Where can I find an "official" list of English graphemes? [closed]
Do you know of a list provided by some academic institution? I did find some lists, but I am unable to judge the quality and/or completeness of these:
- This pdf, referenced here.
- and this pdf, referenced here.
Background: I am trying to program a random name generator for project working titles, using the approach outlined here, by extracting graphemes from these downloadable free corpus samples and feeding it to some kind of markov chain.
UPDATE:
I used the Wikipedia list as suggested by @tchrist and the free COCA sample corpus referenced above. The approach worked quite well for my purposes.
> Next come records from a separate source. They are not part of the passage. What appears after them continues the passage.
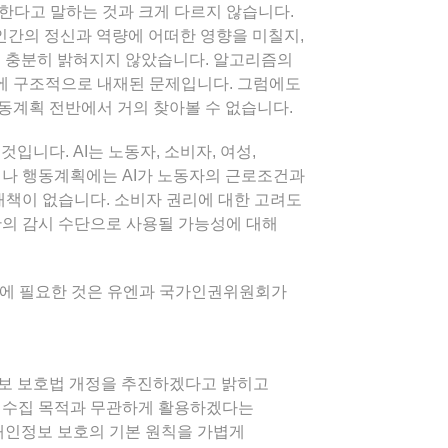
한다고 말하는 것과 크게 다르지 않습니다.
 인간의 정신과 역량에 어떠한 영향을 미칠지,
직 충분히 밝혀지지 않았습니다. 알고리즘의
술에 구조적으로 내재된 문제입니다. 그럼에도
동계획 전반에서 거의 찾아볼 수 없습니다.
입니다. AI는 노동자, 소비자, 여성,
러나 행동계획에는 AI가 노동자의 근로조건과
대책이 없습니다. 소비자 권리에 대한 고려도
관의 감시 수단으로 사용될 가능성에 대해
계획에 필요한 것은 유엔과 국가인권위원회가
정보 보호법 개정을 추진하겠다고 밝히고
의 수집 목적과 무관하게 활용하겠다는
 개인정보 보호의 기본 원칙을 가볍게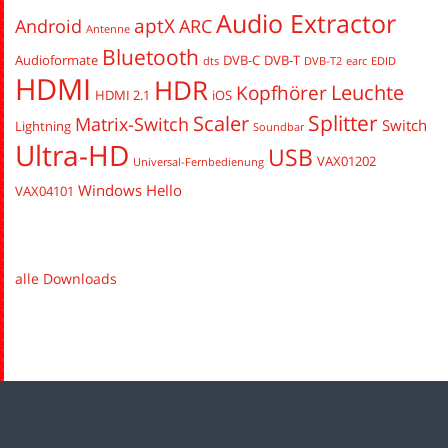
Audio Extractor
aptX
Android
ARC
Antenne
Bluetooth
Audioformate
DVB-C
DVB-T
dts
DVB-T2
earc
EDID
HDMI
HDR
Leuchte
Kopfhörer
HDMI 2.1
iOS
Splitter
Scaler
Matrix-Switch
Switch
Lightning
Soundbar
Ultra-HD
USB
VAX01202
Universal-Fernbedienung
Windows Hello
VAX04101
alle Downloads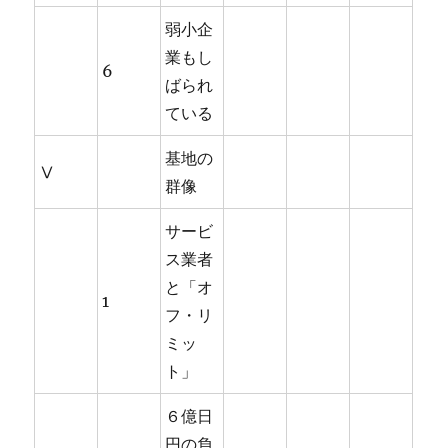
弱小企
業もし
6
ばられ
ている
基地の
Ⅴ
群像
サービ
ス業者
と「オ
1
フ・リ
ミッ
ト」
６億日
円の負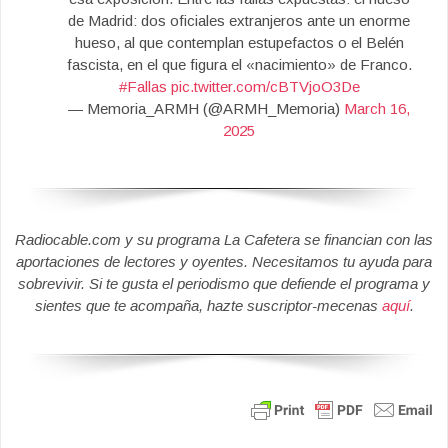
de Madrid: dos oficiales extranjeros ante un enorme
hueso, al que contemplan estupefactos o el Belén
fascista, en el que figura el «nacimiento» de Franco.
#Fallas
pic.twitter.com/cBTVjoO3De
— Memoria_ARMH (@ARMH_Memoria)
March 16,
2025
Radiocable.com y su programa La Cafetera se financian con las
aportaciones de lectores y oyentes. Necesitamos tu ayuda para
sobrevivir. Si te gusta el periodismo que defiende el programa y
sientes que te acompaña, hazte suscriptor-mecenas
aquí
.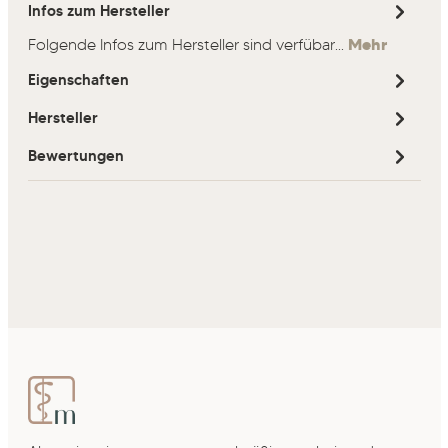
Infos zum Hersteller
Folgende Infos zum Hersteller sind verfübar...
Mehr
Eigenschaften
Hersteller
Bewertungen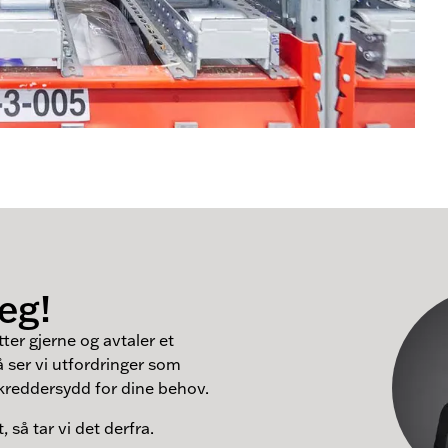
deg!
tter gjerne og avtaler et
å ser vi utfordringer som
kreddersydd for dine behov.
 så tar vi det derfra.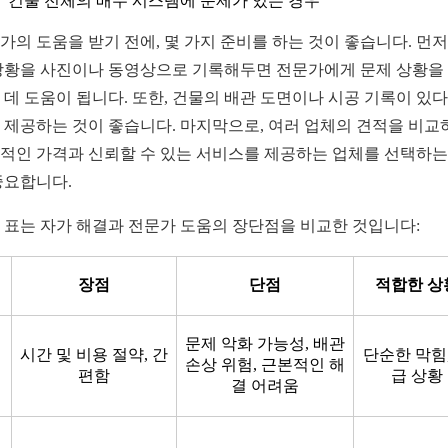
건물 전체의 배수 시스템에 문제가 있는 경우
가의 도움을 받기 전에, 몇 가지 준비를 하는 것이 좋습니다. 먼저,
상황을 사진이나 동영상으로 기록해두면 전문가에게 문제 상황을
 데 도움이 됩니다. 또한, 건물의 배관 도면이나 시공 기록이 있
 제공하는 것이 좋습니다. 마지막으로, 여러 업체의 견적을 비교
적인 가격과 신뢰할 수 있는 서비스를 제공하는 업체를 선택하는
중요합니다.
 표는 자가 해결과 전문가 도움의 장단점을 비교한 것입니다:
장점
단점
적합한 상
문제 악화 가능성, 배관
시간 및 비용 절약, 간
단순한 막힘,
손상 위험, 근본적인 해
편함
급 상황
결 어려움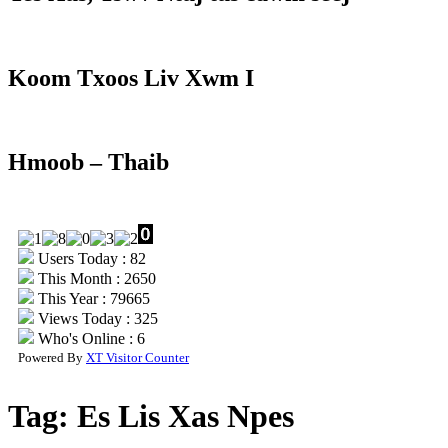
Koom Txoos Liv Xwm I
Hmoob – Thaib
Users Today : 82
This Month : 2650
This Year : 79665
Views Today : 325
Who's Online : 6
Powered By
XT Visitor Counter
Tag:
Es Lis Xas Npes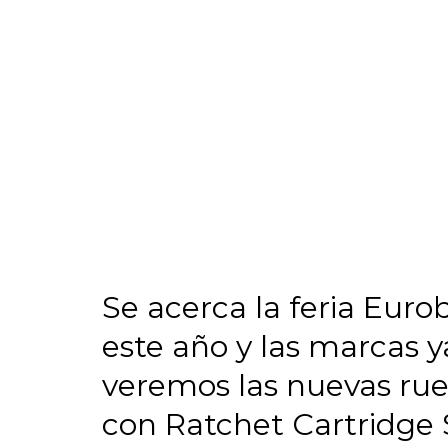
Se acerca la feria Eur
este año y las marcas 
veremos las nuevas ru
con Ratchet Cartridge 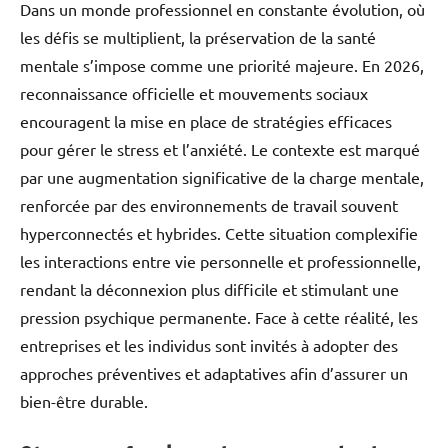
Dans un monde professionnel en constante évolution, où
les défis se multiplient, la préservation de la santé
mentale s’impose comme une priorité majeure. En 2026,
reconnaissance officielle et mouvements sociaux
encouragent la mise en place de stratégies efficaces
pour gérer le stress et l’anxiété. Le contexte est marqué
par une augmentation significative de la charge mentale,
renforcée par des environnements de travail souvent
hyperconnectés et hybrides. Cette situation complexifie
les interactions entre vie personnelle et professionnelle,
rendant la déconnexion plus difficile et stimulant une
pression psychique permanente. Face à cette réalité, les
entreprises et les individus sont invités à adopter des
approches préventives et adaptatives afin d’assurer un
bien-être durable.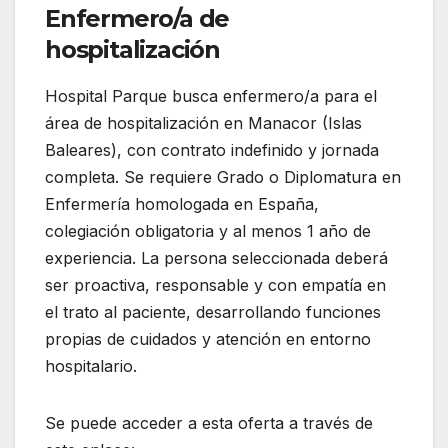
Enfermero/a de
hospitalización
Hospital Parque busca enfermero/a para el
área de hospitalización en Manacor (Islas
Baleares), con contrato indefinido y jornada
completa. Se requiere Grado o Diplomatura en
Enfermería homologada en España,
colegiación obligatoria y al menos 1 año de
experiencia. La persona seleccionada deberá
ser proactiva, responsable y con empatía en
el trato al paciente, desarrollando funciones
propias de cuidados y atención en entorno
hospitalario.
Se puede acceder a esta oferta a través de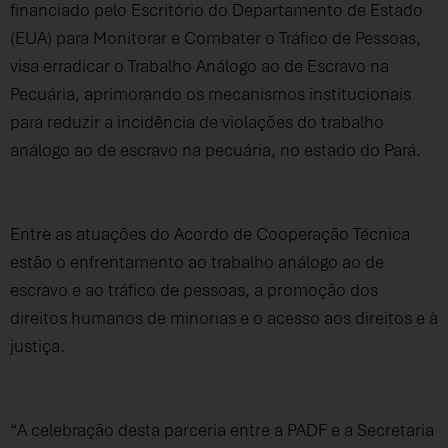
financiado pelo Escritório do Departamento de Estado
(EUA) para Monitorar e Combater o Tráfico de Pessoas,
visa erradicar o Trabalho Análogo ao de Escravo na
Pecuária, aprimorando os mecanismos institucionais
para reduzir a incidência de violações do trabalho
análogo ao de escravo na pecuária, no estado do Pará.
Entre as atuações do Acordo de Cooperação Técnica
estão o enfrentamento ao trabalho análogo ao de
escravo e ao tráfico de pessoas, a promoção dos
direitos humanos de minorias e o acesso aos direitos e à
justiça.
“A celebração desta parceria entre a PADF e a Secretaria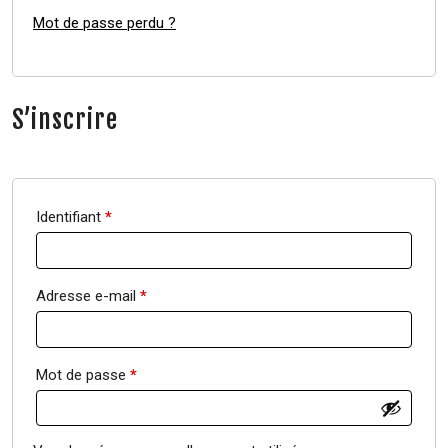
Mot de passe perdu ?
S’inscrire
Identifiant
*
Adresse e-mail
*
Mot de passe
*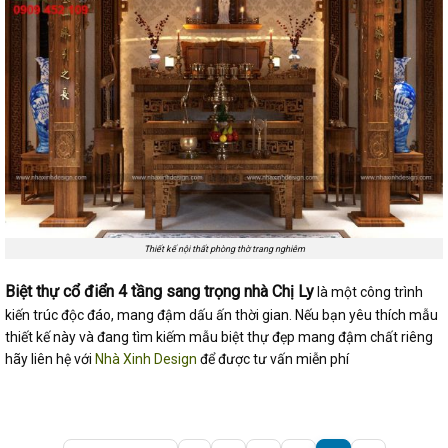
Thiết kế nội thất phòng thờ trang nghiêm
Biệt thự cổ điển 4 tầng sang trọng nhà Chị Ly
là một công trình
kiến trúc độc đáo, mang đậm dấu ấn thời gian. Nếu bạn yêu thích mẫu
thiết kế này và đang tìm kiếm mẫu biệt thự đẹp mang đậm chất riêng
hãy liên hệ với
Nhà Xinh Design
để được tư vấn miễn phí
Here is a small random set of generated words for anyone interested:
Wanstasy, Indricis, Voformer, Colutove, Ingerstr, Tottione, Lspheres,
Umandsam, Extivelo, Pironoba, Zofiropr, Bingernt, Kitleron, Viewinef,
Juntialt, Enabbyth, Uplpofor, Everopeo, Heventri, Ntozzler, Buncener,
Granalse, Nocosacc, Randeren, Randantu, Caredyou, Ftedowla, Ncesnarr,
Ulilkien, Factitur, Grontoft, Noughtoo, Lackeded, Zofricsp, Viewedon,
Tuartand, Dossions, Kifreaps, Xicatage, Evertsom, Emorever, Manksgis,
Ponkiold, Nsualina, Atofficl, Mallitsi, Spmethir, Dayspeed, Anditout,
Xatofrse, Izamedoo, Bupleati, Plitteni, Failitha, Hinglood, Dcoveyou,
If you look at the various spellings for each given phoneme listed in Wikipedia’s section on “Sound to Spelling Correspondences” in their article on English Orthography, this may help.
I’ve looked at both your PDF sources: the Wikipedia section is better than either of those. Your task is harder than you may realize.